*** Block opens ***
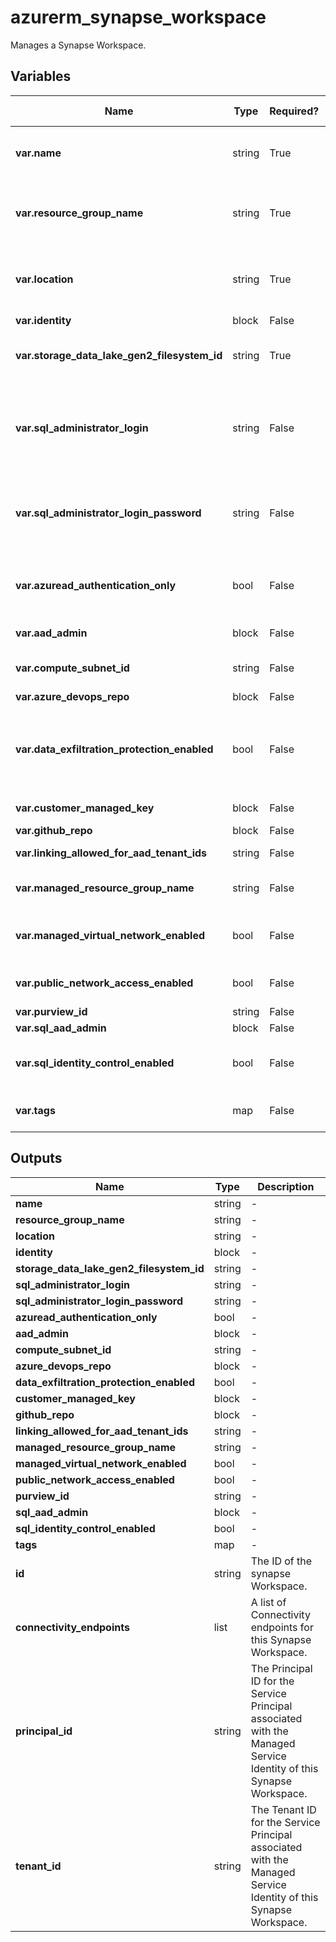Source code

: # azurerm_synapse_workspace

Manages a Synapse Workspace.

## Variables

| Name | Type | Required? | Default  | possible values | Description |
| ---- | ---- | --------- | -------- | ----------- | ----------- |
| **var.name** | string | True | -  |  -  | Specifies the name which should be used for this synapse Workspace. Changing this forces a new resource to be created. | 
| **var.resource_group_name** | string | True | -  |  -  | Specifies the name of the Resource Group where the synapse Workspace should exist. Changing this forces a new resource to be created. | 
| **var.location** | string | True | -  |  -  | Specifies the Azure Region where the synapse Workspace should exist. Changing this forces a new resource to be created. | 
| **var.identity** | block | False | -  |  -  | An `identity` block. | 
| **var.storage_data_lake_gen2_filesystem_id** | string | True | -  |  -  | Specifies the ID of storage data lake gen2 filesystem resource. Changing this forces a new resource to be created. | 
| **var.sql_administrator_login** | string | False | -  |  -  | Specifies The login name of the SQL administrator. Changing this forces a new resource to be created. If this is not provided `aad_admin` or `customer_managed_key` must be provided. | 
| **var.sql_administrator_login_password** | string | False | -  |  -  | The Password associated with the `sql_administrator_login` for the SQL administrator. If this is not provided `aad_admin` or `customer_managed_key` must be provided. | 
| **var.azuread_authentication_only** | bool | False | `False`  |  -  | Is Azure Active Directory Authentication the only way to authenticate with resources inside this synapse Workspace. Defaults to `false`. | 
| **var.aad_admin** | block | False | -  |  -  | An `aad_admin` block. Conflicts with `customer_managed_key`. | 
| **var.compute_subnet_id** | string | False | -  |  -  | Subnet ID used for computes in workspace Changing this forces a new resource to be created. | 
| **var.azure_devops_repo** | block | False | -  |  -  | An `azure_devops_repo` block. | 
| **var.data_exfiltration_protection_enabled** | bool | False | -  |  -  | Is data exfiltration protection enabled in this workspace? If set to `true`, `managed_virtual_network_enabled` must also be set to `true`. Changing this forces a new resource to be created. | 
| **var.customer_managed_key** | block | False | -  |  -  | A `customer_managed_key` block. Conflicts with `aad_admin`. | 
| **var.github_repo** | block | False | -  |  -  | A `github_repo` block. | 
| **var.linking_allowed_for_aad_tenant_ids** | string | False | -  |  -  | Allowed AAD Tenant Ids For Linking. | 
| **var.managed_resource_group_name** | string | False | -  |  -  | Workspace managed resource group. Changing this forces a new resource to be created. | 
| **var.managed_virtual_network_enabled** | bool | False | -  |  -  | Is Virtual Network enabled for all computes in this workspace? Changing this forces a new resource to be created. | 
| **var.public_network_access_enabled** | bool | False | `True`  |  -  | Whether public network access is allowed for the Cognitive Account. Defaults to `true`. | 
| **var.purview_id** | string | False | -  |  -  | The ID of purview account. | 
| **var.sql_aad_admin** | block | False | -  |  -  | An `sql_aad_admin` block. | 
| **var.sql_identity_control_enabled** | bool | False | -  |  -  | Are pipelines (running as workspace's system assigned identity) allowed to access SQL pools? | 
| **var.tags** | map | False | -  |  -  | A mapping of tags which should be assigned to the Synapse Workspace. | 



## Outputs

| Name | Type | Description |
| ---- | ---- | --------- | 
| **name** | string  | - | 
| **resource_group_name** | string  | - | 
| **location** | string  | - | 
| **identity** | block  | - | 
| **storage_data_lake_gen2_filesystem_id** | string  | - | 
| **sql_administrator_login** | string  | - | 
| **sql_administrator_login_password** | string  | - | 
| **azuread_authentication_only** | bool  | - | 
| **aad_admin** | block  | - | 
| **compute_subnet_id** | string  | - | 
| **azure_devops_repo** | block  | - | 
| **data_exfiltration_protection_enabled** | bool  | - | 
| **customer_managed_key** | block  | - | 
| **github_repo** | block  | - | 
| **linking_allowed_for_aad_tenant_ids** | string  | - | 
| **managed_resource_group_name** | string  | - | 
| **managed_virtual_network_enabled** | bool  | - | 
| **public_network_access_enabled** | bool  | - | 
| **purview_id** | string  | - | 
| **sql_aad_admin** | block  | - | 
| **sql_identity_control_enabled** | bool  | - | 
| **tags** | map  | - | 
| **id** | string  | The ID of the synapse Workspace. | 
| **connectivity_endpoints** | list  | A list of Connectivity endpoints for this Synapse Workspace. | 
| **principal_id** | string  | The Principal ID for the Service Principal associated with the Managed Service Identity of this Synapse Workspace. | 
| **tenant_id** | string  | The Tenant ID for the Service Principal associated with the Managed Service Identity of this Synapse Workspace. |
*** Block closes ***
**GOAL OF THE EXERCISE:** Above are the records; from them, give again exactly the lines from the one containing "Manages a Synapse Workspace." through the one containing "the name which", both included.

**RESPONSE AREA:**
Manages a Synapse Workspace.

## Variables

| Name | Type | Required? | Default  | possible values | Description |
| ---- | ---- | --------- | -------- | ----------- | ----------- |
| **var.name** | string | True | -  |  -  | Specifies the name which should be used for this synapse Workspace. Changing this forces a new resource to be created. | 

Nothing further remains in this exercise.